An additional significant point in dispute will be Netanyahu’s claims that police systematically bullied witnesses to fabricate lies to take him down.
The sides have agreed that this issue would be decided by the court only after the prosecution concludes its case, but before the defense would need to call witnesses. That mean it will be hotly litigated, but at a much later date.
Moreover, the prosecution rejected Netanyahu claims as well as those of Elovitch and his wife, Iris, that there had been arbitrary enforcement against them.
The defense lawyers criticized the prosecution for failing to indict Walla CEO Ilan Yeshua and said this showed they were only interested in taking down Netanyahu and some others around him, but not in getting to the truth.
The prosecution responded that Yeshua’s role and obligations as a private citizen were different, while also emphasizing that he had come forward to cooperate with police on his own.
Ben Tzur and Ben-Ari exchanged dueling letters last week in which the prosecution accused the defense of acting in a conflict of interest and of witness intimidation relating to Cases 1000 (the Illegal Gifts Affair) and 2000 (the Yediot Aharonot-Israel Hayom Affair).
Likewise, Ben Tzur accused the prosecution of trying to intimidate and delegitimize him and Netanyahu’s defense team.
Besides Netanyahu and the Elovitch family, Yediot Aharonot owner Arnon “Nuni” Mozes is also a defendant in the trial, accused of attempting to bribe Netanyahu in Case 2000.
That case suffered a blow when a key prosecution witness, Israel Hayom owner Sheldon Adelson, died on January 11, which means they cannot present his testimony against Netanyahu in court.

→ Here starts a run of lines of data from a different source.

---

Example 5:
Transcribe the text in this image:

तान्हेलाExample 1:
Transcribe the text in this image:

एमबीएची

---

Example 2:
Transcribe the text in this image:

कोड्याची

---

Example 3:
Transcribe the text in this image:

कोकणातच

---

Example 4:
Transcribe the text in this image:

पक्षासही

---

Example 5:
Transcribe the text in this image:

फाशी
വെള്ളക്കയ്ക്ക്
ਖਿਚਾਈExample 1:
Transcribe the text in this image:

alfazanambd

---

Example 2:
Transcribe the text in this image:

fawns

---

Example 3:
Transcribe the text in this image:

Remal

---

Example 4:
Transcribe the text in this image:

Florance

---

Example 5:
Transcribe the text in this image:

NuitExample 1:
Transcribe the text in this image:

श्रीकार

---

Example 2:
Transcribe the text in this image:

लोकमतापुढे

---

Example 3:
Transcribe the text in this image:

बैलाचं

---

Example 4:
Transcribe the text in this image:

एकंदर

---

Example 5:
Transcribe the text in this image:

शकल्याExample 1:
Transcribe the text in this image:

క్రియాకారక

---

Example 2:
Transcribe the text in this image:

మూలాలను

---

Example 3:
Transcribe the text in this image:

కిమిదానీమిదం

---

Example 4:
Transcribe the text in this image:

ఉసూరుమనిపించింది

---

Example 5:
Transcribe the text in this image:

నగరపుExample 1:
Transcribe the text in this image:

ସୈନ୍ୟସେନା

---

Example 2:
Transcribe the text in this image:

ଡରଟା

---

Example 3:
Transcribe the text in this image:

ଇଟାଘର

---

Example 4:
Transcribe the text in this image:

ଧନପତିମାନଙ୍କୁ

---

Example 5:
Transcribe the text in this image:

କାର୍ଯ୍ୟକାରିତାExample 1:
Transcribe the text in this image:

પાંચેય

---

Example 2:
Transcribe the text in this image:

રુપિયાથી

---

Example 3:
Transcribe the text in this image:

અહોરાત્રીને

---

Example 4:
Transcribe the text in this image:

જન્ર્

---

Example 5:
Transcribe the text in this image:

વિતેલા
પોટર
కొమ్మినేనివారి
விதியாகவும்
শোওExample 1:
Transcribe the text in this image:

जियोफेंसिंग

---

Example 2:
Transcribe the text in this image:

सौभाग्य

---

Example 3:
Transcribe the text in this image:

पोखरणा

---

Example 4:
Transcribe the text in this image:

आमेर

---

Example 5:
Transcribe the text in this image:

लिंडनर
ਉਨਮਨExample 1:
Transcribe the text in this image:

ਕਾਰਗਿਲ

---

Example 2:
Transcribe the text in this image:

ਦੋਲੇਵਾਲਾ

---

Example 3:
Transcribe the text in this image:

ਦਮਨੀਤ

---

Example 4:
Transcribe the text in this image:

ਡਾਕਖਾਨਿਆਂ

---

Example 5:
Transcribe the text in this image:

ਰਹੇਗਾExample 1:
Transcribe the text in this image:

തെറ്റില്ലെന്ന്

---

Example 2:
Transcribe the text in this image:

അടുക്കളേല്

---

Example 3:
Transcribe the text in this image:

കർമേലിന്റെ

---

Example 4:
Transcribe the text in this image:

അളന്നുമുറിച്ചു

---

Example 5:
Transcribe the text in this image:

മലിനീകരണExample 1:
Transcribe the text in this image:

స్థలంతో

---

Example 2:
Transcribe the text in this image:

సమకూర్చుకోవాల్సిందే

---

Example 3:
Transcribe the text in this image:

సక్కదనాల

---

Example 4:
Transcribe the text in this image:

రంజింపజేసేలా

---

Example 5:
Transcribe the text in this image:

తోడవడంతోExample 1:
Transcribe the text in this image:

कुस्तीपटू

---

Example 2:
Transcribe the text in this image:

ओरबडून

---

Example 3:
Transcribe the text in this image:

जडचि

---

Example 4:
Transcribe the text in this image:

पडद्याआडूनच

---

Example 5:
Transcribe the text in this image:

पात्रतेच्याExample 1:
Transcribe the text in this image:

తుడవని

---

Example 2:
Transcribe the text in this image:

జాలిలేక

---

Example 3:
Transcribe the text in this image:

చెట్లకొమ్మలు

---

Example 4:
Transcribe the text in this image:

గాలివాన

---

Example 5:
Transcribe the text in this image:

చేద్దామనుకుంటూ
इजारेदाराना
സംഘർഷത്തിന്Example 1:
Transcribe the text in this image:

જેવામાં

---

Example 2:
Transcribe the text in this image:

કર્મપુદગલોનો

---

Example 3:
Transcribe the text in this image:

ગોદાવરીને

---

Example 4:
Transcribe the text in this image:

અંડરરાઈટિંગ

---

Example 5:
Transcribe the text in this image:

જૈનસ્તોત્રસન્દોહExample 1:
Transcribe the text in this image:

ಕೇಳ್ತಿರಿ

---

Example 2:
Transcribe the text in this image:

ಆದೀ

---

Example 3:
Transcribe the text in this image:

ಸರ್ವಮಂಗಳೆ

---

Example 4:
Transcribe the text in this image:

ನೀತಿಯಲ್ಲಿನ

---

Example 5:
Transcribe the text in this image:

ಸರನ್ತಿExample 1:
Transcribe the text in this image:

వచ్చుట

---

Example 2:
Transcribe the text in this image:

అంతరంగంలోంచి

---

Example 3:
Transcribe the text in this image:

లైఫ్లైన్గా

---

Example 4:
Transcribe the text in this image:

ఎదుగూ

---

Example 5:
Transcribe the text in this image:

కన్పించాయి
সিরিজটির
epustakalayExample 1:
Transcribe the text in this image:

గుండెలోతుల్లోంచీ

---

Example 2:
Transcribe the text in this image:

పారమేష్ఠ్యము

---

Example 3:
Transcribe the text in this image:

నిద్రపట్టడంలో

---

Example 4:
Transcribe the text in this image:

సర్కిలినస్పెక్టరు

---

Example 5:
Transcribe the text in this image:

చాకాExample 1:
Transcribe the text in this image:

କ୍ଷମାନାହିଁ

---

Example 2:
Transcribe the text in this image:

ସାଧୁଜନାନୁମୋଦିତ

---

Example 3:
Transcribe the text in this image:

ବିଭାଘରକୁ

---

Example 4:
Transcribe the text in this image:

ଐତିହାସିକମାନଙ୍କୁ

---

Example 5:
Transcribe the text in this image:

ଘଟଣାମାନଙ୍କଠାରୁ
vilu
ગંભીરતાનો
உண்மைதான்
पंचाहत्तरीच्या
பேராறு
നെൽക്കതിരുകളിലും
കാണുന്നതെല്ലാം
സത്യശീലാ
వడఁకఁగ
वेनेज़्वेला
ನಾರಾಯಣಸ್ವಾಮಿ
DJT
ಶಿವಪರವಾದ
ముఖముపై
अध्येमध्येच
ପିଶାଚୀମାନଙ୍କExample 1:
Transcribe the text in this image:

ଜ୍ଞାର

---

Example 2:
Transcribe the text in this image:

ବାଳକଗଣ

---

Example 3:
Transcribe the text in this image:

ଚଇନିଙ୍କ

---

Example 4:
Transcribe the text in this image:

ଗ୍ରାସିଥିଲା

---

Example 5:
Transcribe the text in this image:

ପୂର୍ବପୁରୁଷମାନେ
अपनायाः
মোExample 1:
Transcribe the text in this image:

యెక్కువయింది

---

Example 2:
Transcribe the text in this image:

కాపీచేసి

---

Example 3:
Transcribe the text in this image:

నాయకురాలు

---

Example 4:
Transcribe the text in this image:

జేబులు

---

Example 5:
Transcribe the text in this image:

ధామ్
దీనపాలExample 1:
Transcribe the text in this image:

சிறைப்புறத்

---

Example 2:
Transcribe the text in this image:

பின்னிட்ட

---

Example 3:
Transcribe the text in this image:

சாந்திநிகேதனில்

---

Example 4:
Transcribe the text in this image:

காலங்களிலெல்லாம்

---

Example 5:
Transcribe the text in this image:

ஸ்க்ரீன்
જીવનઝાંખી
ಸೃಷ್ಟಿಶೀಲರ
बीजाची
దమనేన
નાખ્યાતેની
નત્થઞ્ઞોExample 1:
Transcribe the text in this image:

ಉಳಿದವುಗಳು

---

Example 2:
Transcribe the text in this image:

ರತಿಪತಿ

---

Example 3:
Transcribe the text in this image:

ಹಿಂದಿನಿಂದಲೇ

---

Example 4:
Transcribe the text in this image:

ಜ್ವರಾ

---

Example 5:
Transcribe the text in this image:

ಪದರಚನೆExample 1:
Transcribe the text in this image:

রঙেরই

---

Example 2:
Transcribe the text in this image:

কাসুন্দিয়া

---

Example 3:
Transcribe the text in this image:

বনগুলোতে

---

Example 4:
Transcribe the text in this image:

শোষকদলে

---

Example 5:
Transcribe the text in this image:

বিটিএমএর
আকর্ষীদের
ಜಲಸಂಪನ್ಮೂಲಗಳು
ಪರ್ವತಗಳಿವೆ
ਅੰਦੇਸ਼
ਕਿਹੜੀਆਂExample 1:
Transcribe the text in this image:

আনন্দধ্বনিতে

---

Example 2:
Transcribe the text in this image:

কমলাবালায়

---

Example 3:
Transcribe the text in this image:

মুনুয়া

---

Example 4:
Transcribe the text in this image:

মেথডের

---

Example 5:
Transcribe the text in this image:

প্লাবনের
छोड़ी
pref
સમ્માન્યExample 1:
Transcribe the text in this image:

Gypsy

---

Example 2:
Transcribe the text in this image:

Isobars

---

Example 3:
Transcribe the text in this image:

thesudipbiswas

Other prosecution lawyers besides Ben-Ari and Tirosh include Amir Tabenkin and Asaf Isuk for Case 4000 and Keren Tzivran and Hadar Weinstein for Cases 1000 and 2000.
Originally, the trial’s witness stage was due to start in December, then in January and then in February. But the latest hearing was postponed from January 13 to February 8 because of COVID-19.
Knesset Speaker Yariv Levin (Likud) on Sunday called for the hearing to be postponed again due to the coronavirus crisis, though he has no role in the proceedings. The Blue and White Party slammed him for any attempt to interfere.
Lahav Harkov contributed to this report.